* [JOB]:
Retype every line of the listing below without any changes, and leave the pictures out of your copy.

Images of plotted data:
**********

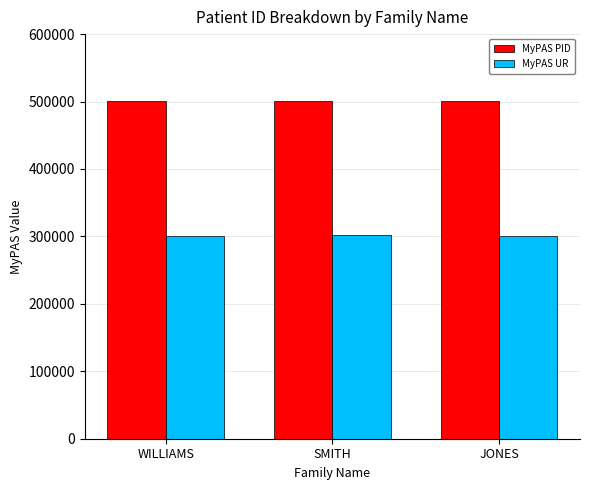

What is the sum of all MyPAS PID values?

1501584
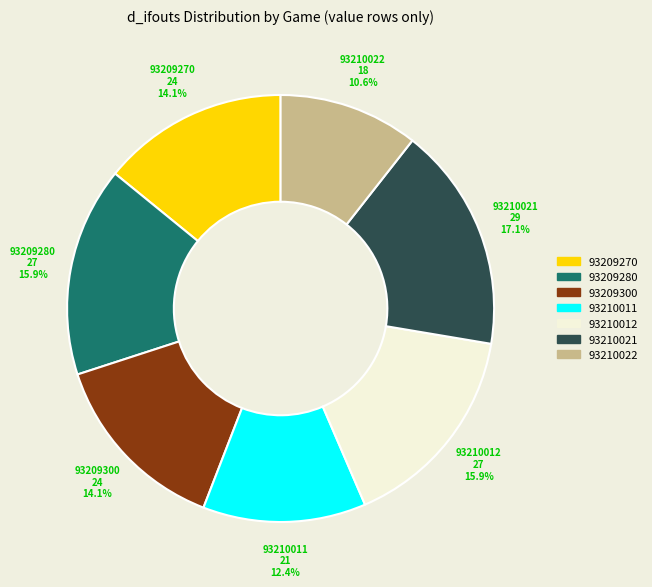

Is there any slice that represents more than half of the pie?

No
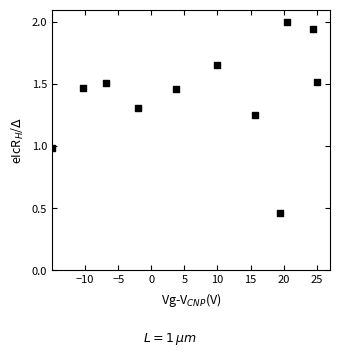

What is the average Y value?

1.4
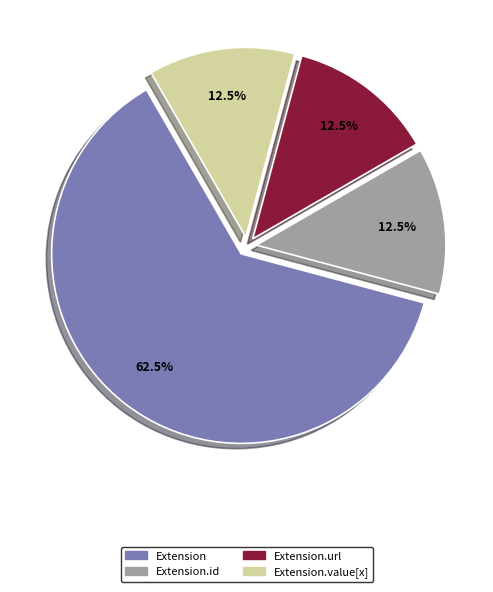

What is the ratio of the value at Extension.value[x] to the value at Extension.url?

1.0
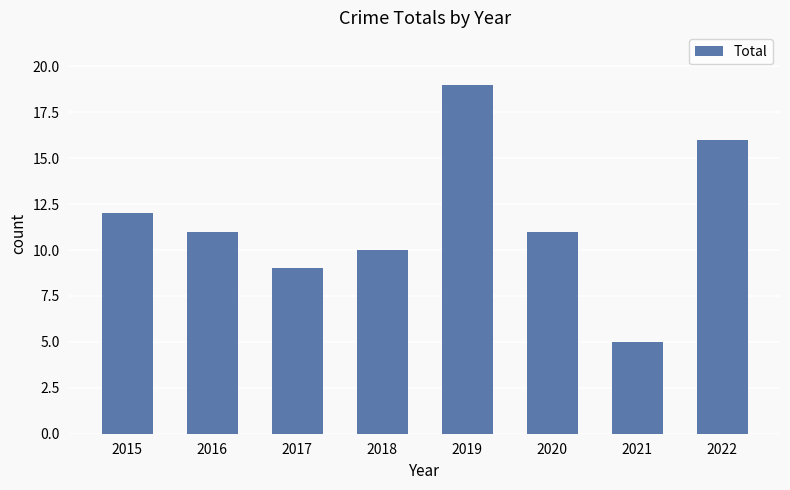

What is the approximate value at 2018?

10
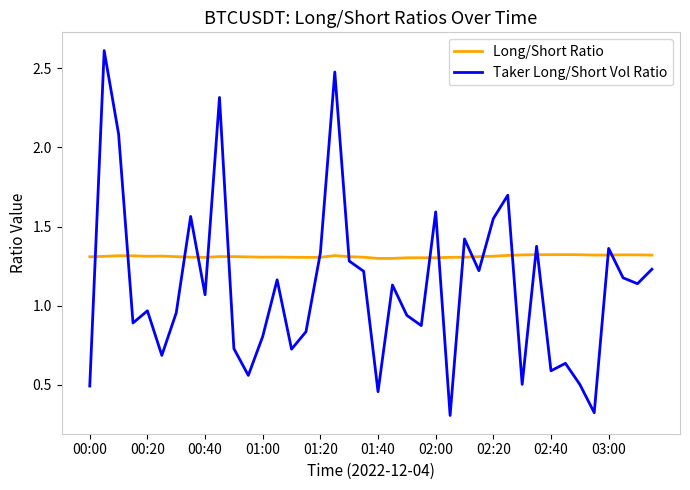

Which series ends up on top after the final intersection of Taker Long/Short Vol Ratio and Long/Short Ratio?

Long/Short Ratio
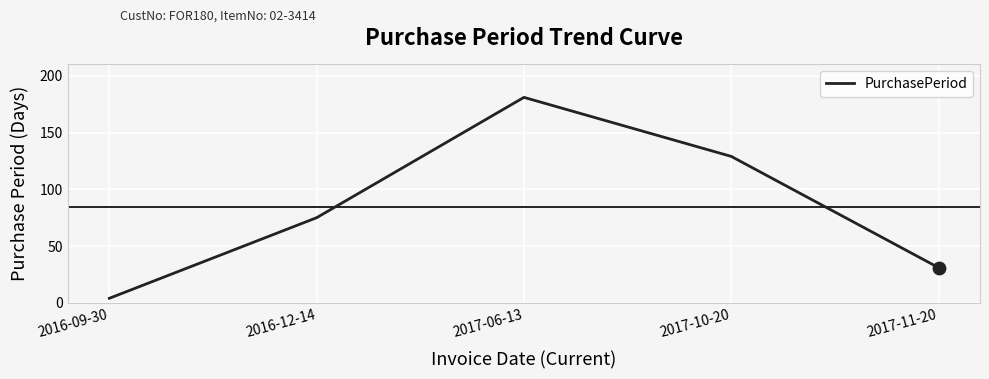

What is the ratio of the value at 2017-06-13 to the value at 2017-10-20?

1.4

**********

* [SOLVED PROBLEM]:
What is the sum of all MyPAS PID values?

1501584

Is there any slice that represents more than half of the pie?

No

What is the average Y value?

1.4

What is the ratio of the value at Extension.value[x] to the value at Extension.url?

1.0

What is the approximate value at 2018?

10

Which series ends up on top after the final intersection of Taker Long/Short Vol Ratio and Long/Short Ratio?

Long/Short Ratio

What is the ratio of the value at 2017-06-13 to the value at 2017-10-20?

1.4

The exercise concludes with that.